Am 02.02.2012 12:02, schrieb Peter Otten:
Ulrich Eckhardt wrote:

  >>>  u'abc'.translate({u'a': u'A'})
u'abc'

I would call this a chance to improve Python. According to the
documentation, using a string [as key] is invalid, but it neither raises
an exception nor does it do the obvious and accept single-character
strings as keys.


Thoughts?

How could this raise an exception? You'd either need a typed dictionary (int
-->  unicode) or translate() would have to verify that all keys are indeed
integers.

The latter is exactly what I would have done, i.e. scan the dictionary for invalid values, in the spirit of not letting errors pass unnoticed.


The former would go against the grain of Python, the latter would
make the method less flexible as the set of keys currently need not be
predefined:

class A(object):
...     def __getitem__(self, key):
...             return unichr(key).upper()
...
u"alpha".translate(A())
u'ALPHA'

Working with __getitem__ is a point.
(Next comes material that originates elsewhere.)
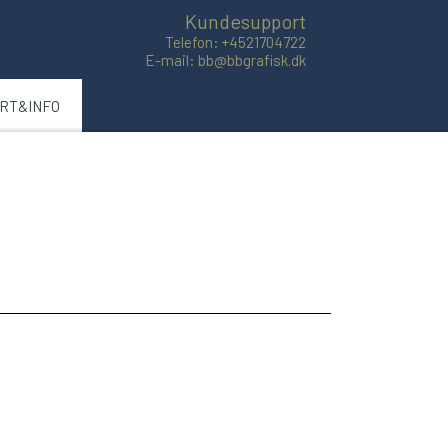
Kundesupport
Telefon: +4521704722
E-mail: bb@bbgrafisk.dk
ART&INFO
I'm not sure if it is reasonable to expect this to work though. I'm -0 on that. I could also imagine a completely separate path for iterable and non-iterable mappings.
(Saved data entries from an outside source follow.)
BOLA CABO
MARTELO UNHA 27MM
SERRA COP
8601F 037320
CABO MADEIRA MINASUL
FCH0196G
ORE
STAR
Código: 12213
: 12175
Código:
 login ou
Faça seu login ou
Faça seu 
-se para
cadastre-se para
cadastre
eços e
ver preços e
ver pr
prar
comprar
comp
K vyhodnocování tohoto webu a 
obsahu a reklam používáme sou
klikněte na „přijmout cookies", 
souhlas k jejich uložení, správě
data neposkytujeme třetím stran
Using unicode instead of integer keys would be nice but breaks backwards
compatibility, using both could double the number of dictionary lookups.

Dictionary lookups are constant time and well-optimized, so I'd actually go for allowing both and paying that price. I could even imagine preprocessing the supplied dictionary while checking for invalid values. The result could be a structure that makes use of the fact that Unicode codepoints are < 22 bits and that makes the way from the elements of the source sequence to the according map entry as short as possible (I'm not sure if using codepoints or single-character strings is faster). However, those are early optimizations of which I'm not sure if they are worth it.

Anyway, thanks for your thoughts, they are always appreciated!